Повторная операция прошла, как меня уверили, удачно. Смущало меня одно: еще под наркозом сквозь туман я как будто слышала разговор двух врачей. «Ну, как, ты видел?» — спрашивал один. «Конечно», — отвечал другой. «И впечатление?» — «Прелестно». — «Что значит прелестно?» — «То и значит. Разлезется к чертовой матери».
Наверно, почудилось. Слишком уж нелеп разговор.
Напутствовал меня перед выпиской сам Михаил Михайлович:
— Вы, коллега, человек разумный и уравновешенный. Надо надеяться на лучшее. Танцевать твист вы, пожалуй, не будете, а нормально ходить почему бы и нет? Другие после таких переломов остаются на всю жизнь лежачими, мы сделали вас ходячей. Разве это не завоевание?
— Я вам очень благодарна. Спасибо.
— Вот ваш рентгеновский снимок, передадите доктору Чагину. В добрый час!
Серия прощаний. Рубли, рубли, шоколадки. Нянечкам, сестрам. «Ну что вы, не надо». — «Да уж возьмите, пожалуйста». В последнюю очередь — с врачами. Марта Владимировна удостоила меня улыбки, сказала: «Очень приятно было иметь в отделении такую дисциплинированную больную». — «Спасибо». Наконец, Ростислав. Он был серьезен, не улыбался. Черный-черный, матовый взгляд.

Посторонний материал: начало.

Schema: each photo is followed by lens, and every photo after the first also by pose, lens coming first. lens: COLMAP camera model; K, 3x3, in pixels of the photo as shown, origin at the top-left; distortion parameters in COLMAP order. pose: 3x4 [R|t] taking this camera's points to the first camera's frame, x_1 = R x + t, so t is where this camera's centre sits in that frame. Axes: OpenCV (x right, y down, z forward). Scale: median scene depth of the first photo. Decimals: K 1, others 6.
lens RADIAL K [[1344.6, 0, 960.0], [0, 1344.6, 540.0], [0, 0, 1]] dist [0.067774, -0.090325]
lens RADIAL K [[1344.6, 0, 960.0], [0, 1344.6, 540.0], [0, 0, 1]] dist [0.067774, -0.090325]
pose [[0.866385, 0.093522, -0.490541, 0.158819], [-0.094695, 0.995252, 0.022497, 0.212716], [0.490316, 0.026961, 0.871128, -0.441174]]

— Спасибо, Ростислав Романович, от всей души.
— Мне? Не за что.
— Есть за что. За урок. Глядя на вас, я поняла, что значит быть настоящим врачом.
— Я не волшебник. Я еще только учусь, — сказал он и впервые за все время улыбнулся.

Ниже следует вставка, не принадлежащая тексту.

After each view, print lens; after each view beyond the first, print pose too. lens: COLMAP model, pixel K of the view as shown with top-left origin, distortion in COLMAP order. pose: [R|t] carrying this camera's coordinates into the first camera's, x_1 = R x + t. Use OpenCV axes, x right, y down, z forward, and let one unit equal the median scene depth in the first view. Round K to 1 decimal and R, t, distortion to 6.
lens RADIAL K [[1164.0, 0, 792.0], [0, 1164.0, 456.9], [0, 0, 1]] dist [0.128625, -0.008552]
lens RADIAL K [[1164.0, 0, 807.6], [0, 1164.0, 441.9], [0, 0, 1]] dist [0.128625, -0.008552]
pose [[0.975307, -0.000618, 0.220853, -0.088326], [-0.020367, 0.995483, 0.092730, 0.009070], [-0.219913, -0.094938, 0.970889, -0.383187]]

В последнюю очередь — с соседками по палате. Не так уж много их оставалось из прежних. Дарью Ивановну выписали, я с нею несколько раз говорила по телефону. Была бодра, хвалила свой «катучий стул»: «Езжу в нем как ведьма на помеле». — «А как себя чувствуете?» — «Хорошо чувствую». «Ну и слава богу».

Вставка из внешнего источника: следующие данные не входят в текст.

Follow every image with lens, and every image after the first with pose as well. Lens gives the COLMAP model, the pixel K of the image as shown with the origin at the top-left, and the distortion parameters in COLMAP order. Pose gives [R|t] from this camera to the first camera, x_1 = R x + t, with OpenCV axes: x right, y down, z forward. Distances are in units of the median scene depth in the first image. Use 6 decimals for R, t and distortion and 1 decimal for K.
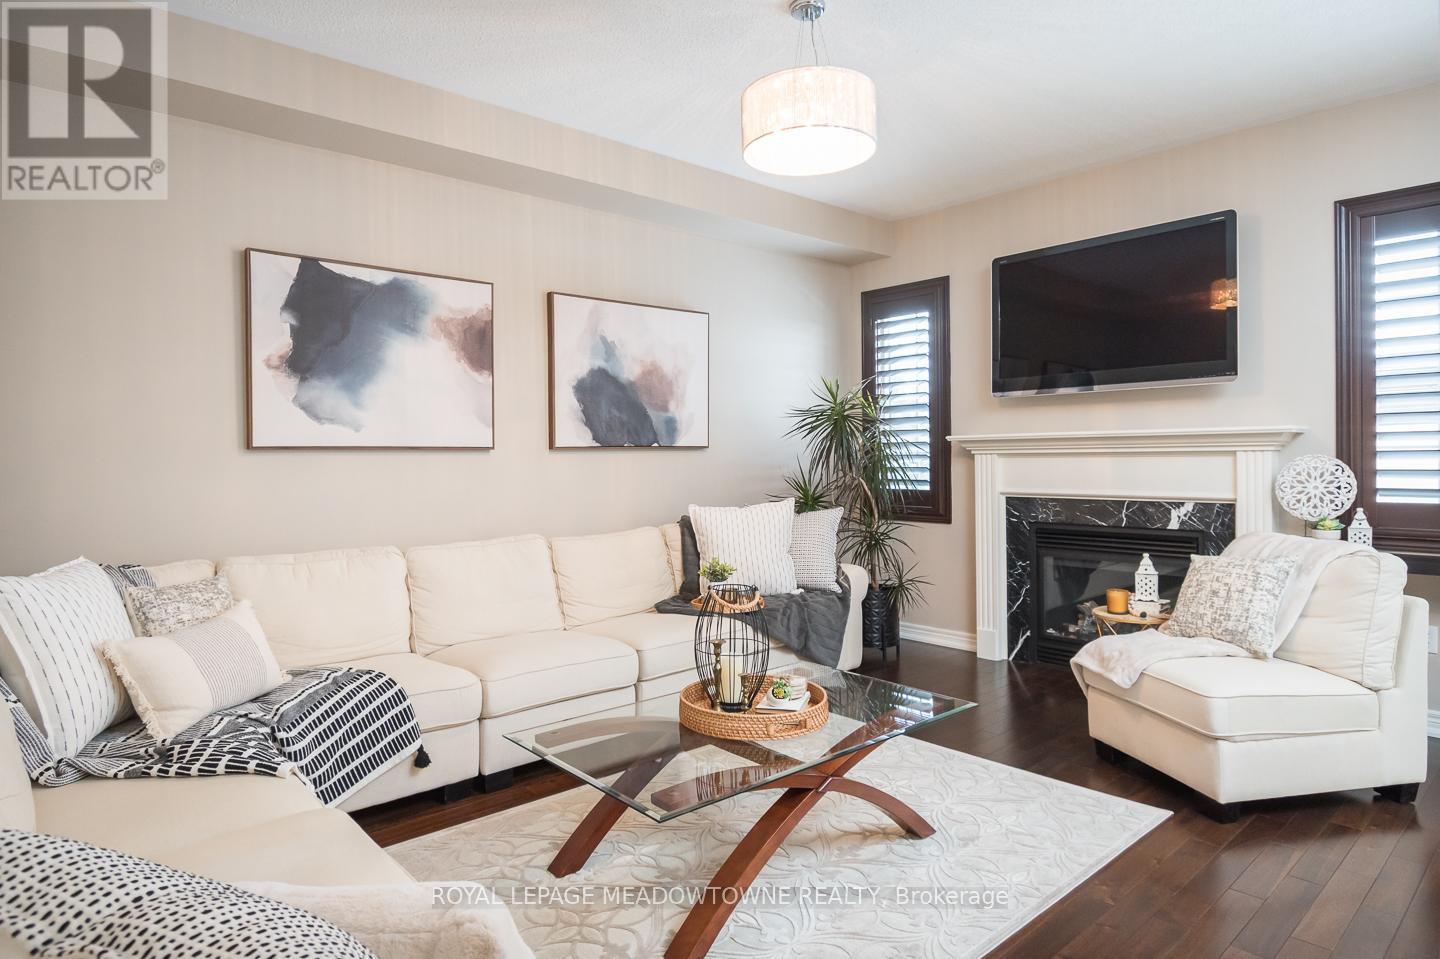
lens RADIAL K [[840.5, 0, 720.8], [0, 840.5, 455.6], [0, 0, 1]] dist [0.006872, -0.022719]
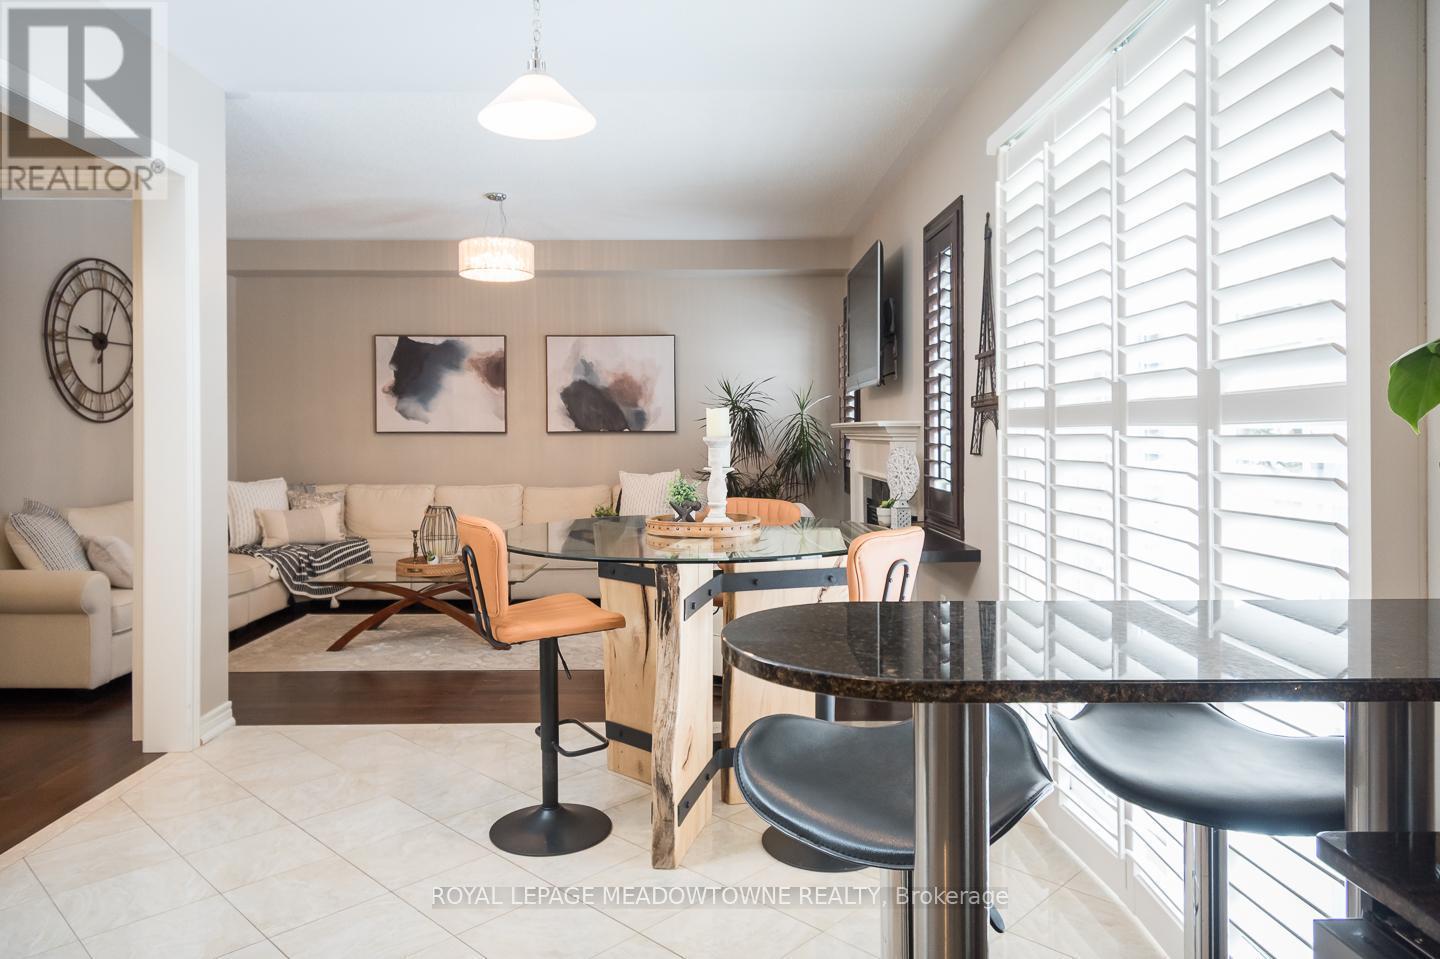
lens RADIAL K [[1010.1, 0, 746.7], [0, 1010.1, 426.6], [0, 0, 1]] dist [0.000642, 0.000093]
pose [[0.753871, 0.005287, -0.657001, 1.336587], [-0.004771, 0.999985, 0.002573, -0.026355], [0.657005, 0.001195, 0.753885, -0.199984]]
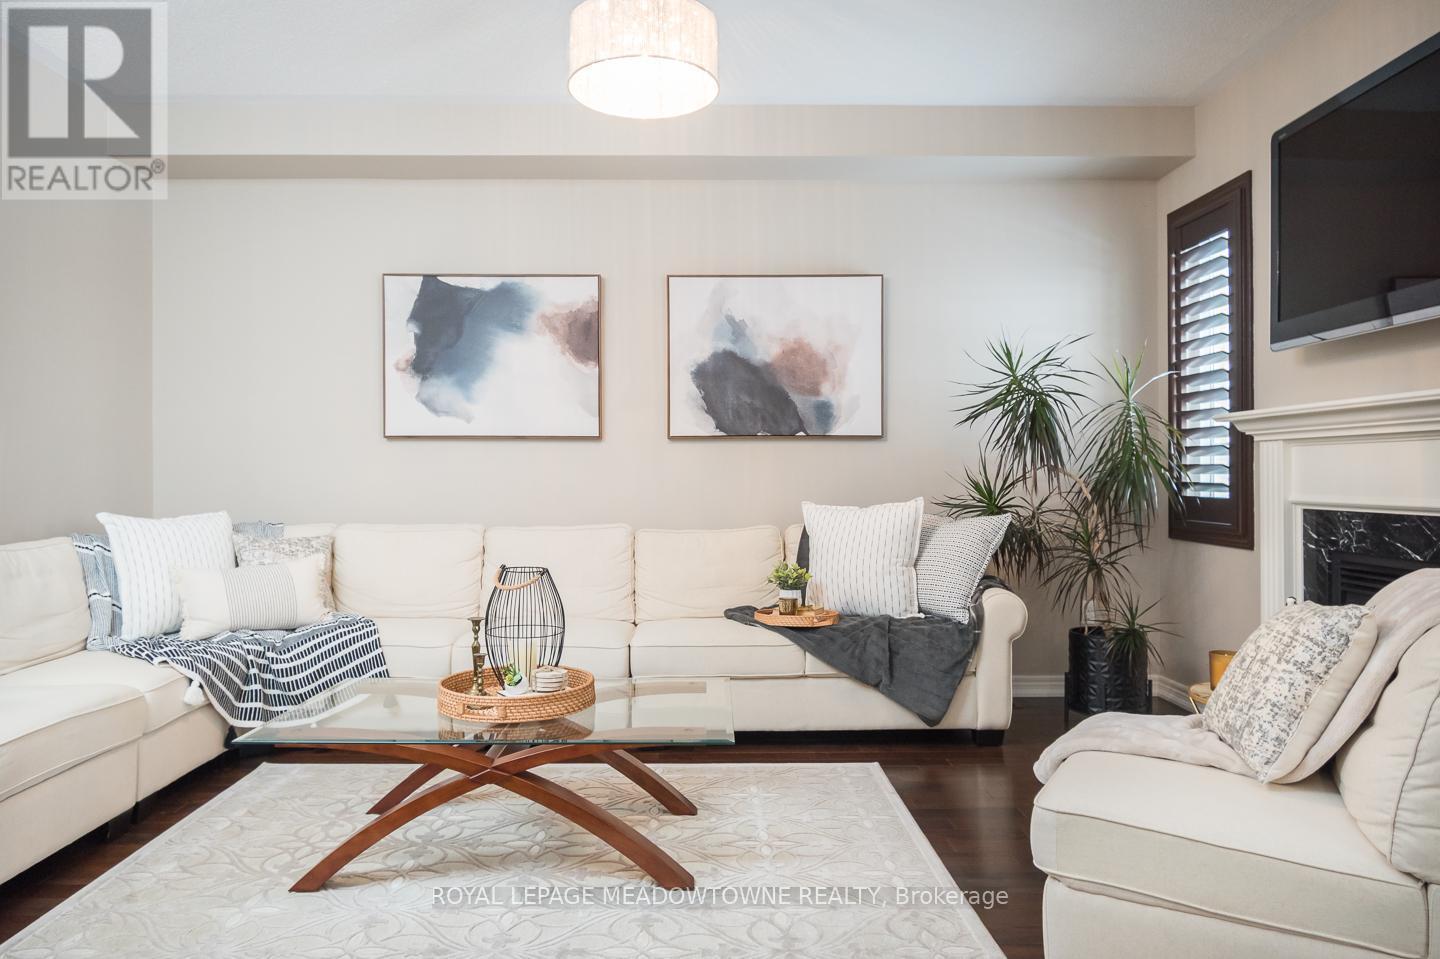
lens RADIAL K [[994.0, 0, 719.0], [0, 994.0, 462.3], [0, 0, 1]] dist [0.000390, -0.005244]
pose [[0.748163, 0.002007, -0.663512, 0.589871], [-0.007156, 0.999962, -0.005045, 0.024459], [0.663477, 0.008523, 0.748149, 0.186166]]
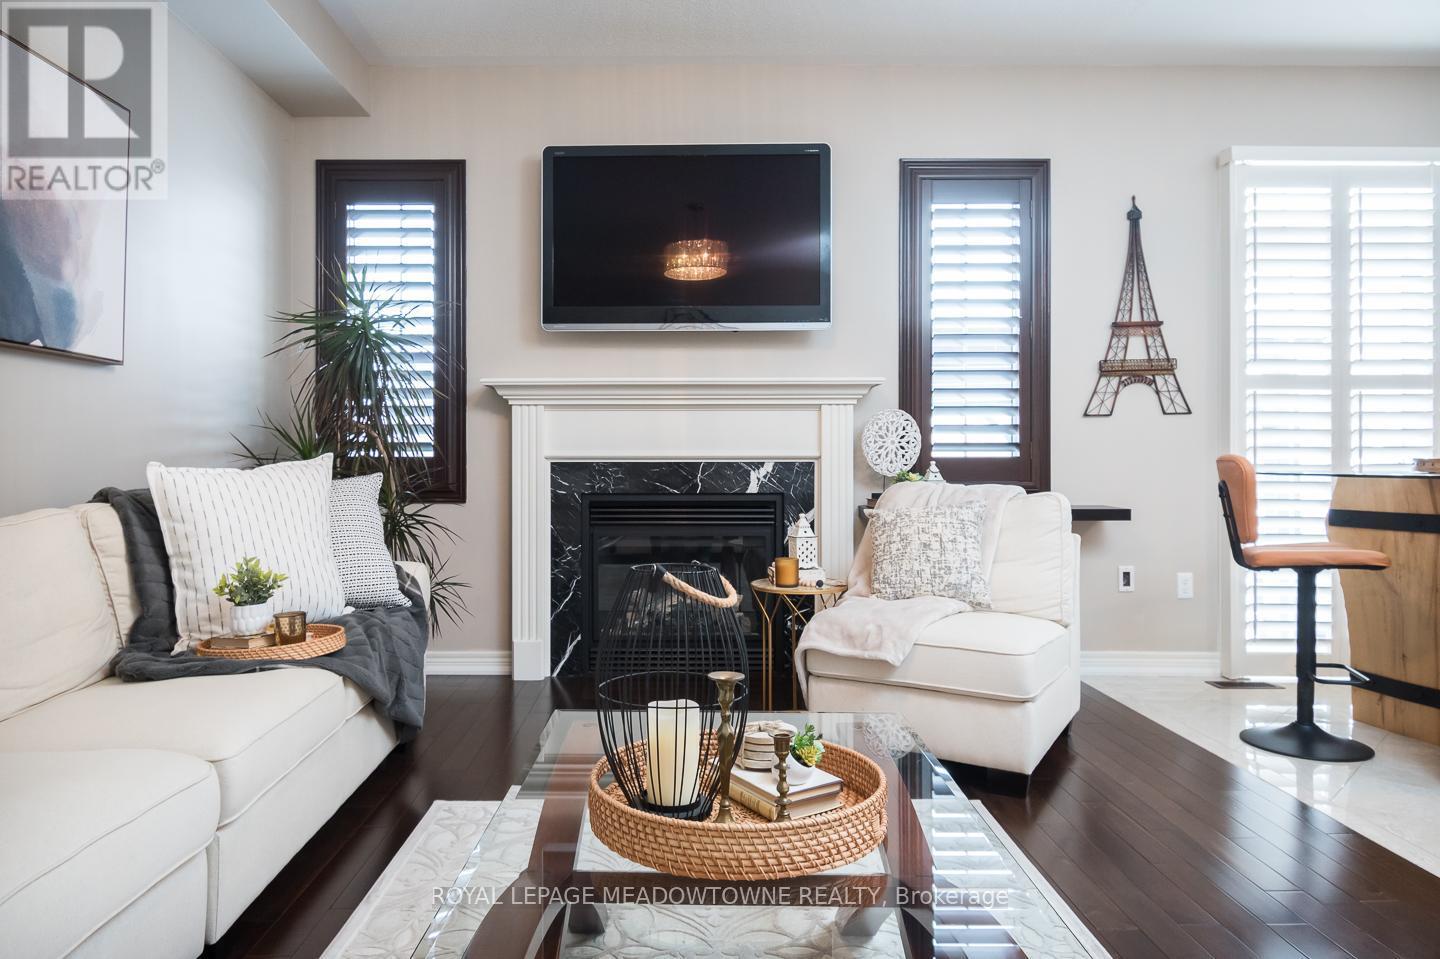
lens RADIAL K [[932.8, 0, 689.2], [0, 932.8, 456.2], [0, 0, 1]] dist [0.003768, -0.026953]
pose [[0.669400, 0.011587, 0.742812, -0.240821], [-0.003836, 0.999919, -0.012140, 0.062037], [-0.742892, 0.005278, 0.669390, 0.398420]]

Зину недавно сняли с вытяжения, но на костыли еще не ставили. Рудик ее так и не появился. А она молчала, молчала, думала какую-то свою свирепую думу…
— Зина, я пришла с вами попрощаться. Выписывают меня. Дайте руку — и расстанемся друзьями.
— Нет у меня друзей. И не было и не будет.
Взгляд у нее был совершенно безумный. Пьяная? Как будто нет.
Кто поразил меня, так это Ольга Матвеевна. Прощаясь, плакала горючими слезами:
— Я же к вам за это времечко вот как привыкла! Лучше родной. Теперь будете дома. И мне, надо быть, скоро на выписку…
Выписать ее должны были не домой, а в инвалидный дом. Что-то задержало сбор документации, каких-то справок не хватало. Она знала про инвалидный дом и очень боялась: позволят ли ей взять с собой любимого кота Тимошу? Еще не знала, что Тимоши нет уже в живых. Навещавшая ее сослуживица сообщила мне по секрету, что его отравила крысиным ядом соседка, обещавшая за ним присматривать… «Только Матвеевне не говорите, у нее, как узнает, сразу инфаркт!»
Скольким людям хуже, чем мне, думала я, прощаясь с лежачими, ходячими, полуходячими… И все, кроме Зины, были ко мне добры…
Наконец-то Митя! Кинулась ему на шею, поцеловала. «Что ты, побриться не мог?» — «Замотался». И правда, вид замученный.
Складывали вещи: зимнее пальто, меховая шапка, сапожки — те самые (не ходить в них больше). Как будто вещи покойника складывали. Надела летнее платье, Митя привез. Не мог выбрать получше — самое старое. И так-то страшна, а уж в этом…
На вокзал — в такси. С трудом, цепляясь костылями, влезла в машину. Это умение еще надо осваивать.
Москва, Москва… Когда-то звали ее белокаменной — теперь скорее всего серобетонная. Жара, тополиный пух. Воздушными сугробами, пышными шапками лежал повсюду; ветер гонял его туда-сюда. Кое-где мальчишки, забавляясь, поджигали пух; маленькое пламя, почти бесцветное на солнце, вспыхивало, бежало, гасло. И мысли так: вспыхивали, бежали, гасли. После выписки что-то случилось со временем — оно заторопилось. И даже люди на улицах шли, казалось, судорожно-быстро, как в старинном кино. Все это я впитывала с жадным недоумением; после месяцев в больнице простое пребывание на улице, пусть даже за стеклом такси, было событием.